I heard them talking on the stairs and in the hall; my parents’ voices excited and cordial, and another voice, low and pleasant, but not exactly “hearty,” it seemed to me, — not enough so for the occasion.

Till had already risen; when the stranger followed my mother into the room, she took a few uncertain steps forward. She fell meekly into the arms of a tall, gold-skinned woman, who drew the little old darky to her breast and held her there, bending her face down over the head scantily covered with grey wool. Neither spoke a word. There was something Scriptural in that meeting, like the pictures in our old Bible.

After those few moments of tender silence, the visitor released Aunt Till with a gentle stroke over her bent shoulders, and turned to Mrs. Blake. Tears were shining in the deep creases on either side of Mrs. Blake’s nose. “Well, Nancy, child, you’ve made us right proud of you,” she said. Then, for the first time, I saw Nancy’s lovely smile. “I never forget who it was took me across the river that night, Mrs. Blake.”

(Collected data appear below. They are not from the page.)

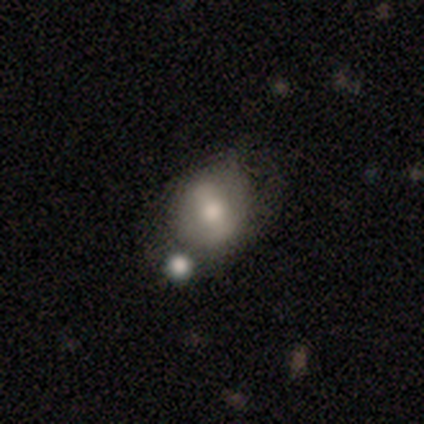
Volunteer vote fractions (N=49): smooth_or_featured: smooth (p=0.59) [alt: featured or disk p=0.33]
how_rounded: round (p=0.55) [alt: in between p=0.45]
merging: none (p=0.67) [alt: minor disturbance p=0.16]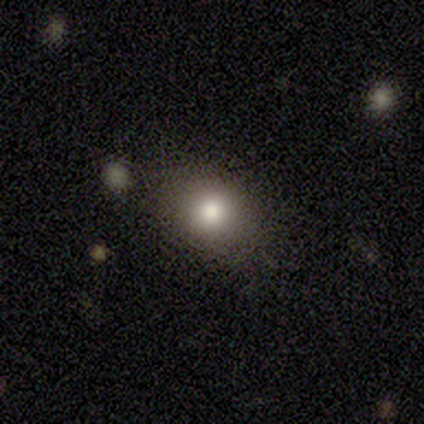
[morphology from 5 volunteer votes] Smooth or featured? smooth (100%)
How rounded? round (80%)
Merging? none (100%)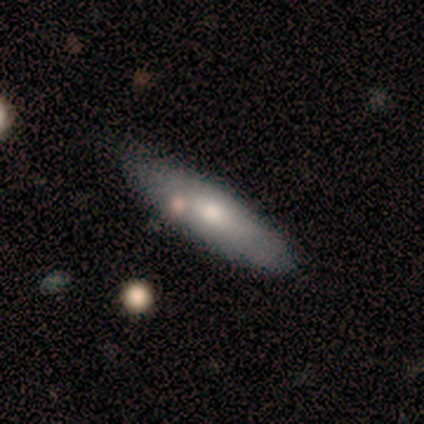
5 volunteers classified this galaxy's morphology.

When Nancy laid aside her long black coat, I saw with astonishment that it was lined with grey fur, from top to toe! We had no coats like that on Back Creek. She took off her turban and brushed back a strand of her shiny, blue-black hair. She wore a black silk dress. A gold watch-chain was looped about her neck and came down to her belt, where the watch was tucked away in a little pocket.

“Now we must sit down and talk,” said my mother. That was what one always said to visitors. While they talked, I looked and listened. Nancy had always been described to me as young, gold-coloured, and “lissome” — that was my father’s word.

“Down by de cane-brake, close by de mill, Dar lived a yaller gal — ” That was the picture I had carried in my mind. The stranger who came to realize that image was forty-four years old. But though she was no longer lissome, she was other things. She had, I vaguely felt, presence. And there was a charm about her voice, though her speech was different from ours on Back Creek. Her words seemed to me too precise, rather cutting in their unfailing distinctness. Whereas Mrs. Blake used to ask me if she should read to me from my “hist’ry book” (Peter Parley’s Universal), Nancy spoke of the his-to-ry of Canada. I didn’t like that pronunciation. Even my father said “hist’ry.” Wasn’t that the right and easy way to say it? Nancy put into many words syllables I had never heard sounded in them before. That repelled me. It didn’t seem a friendly way to talk.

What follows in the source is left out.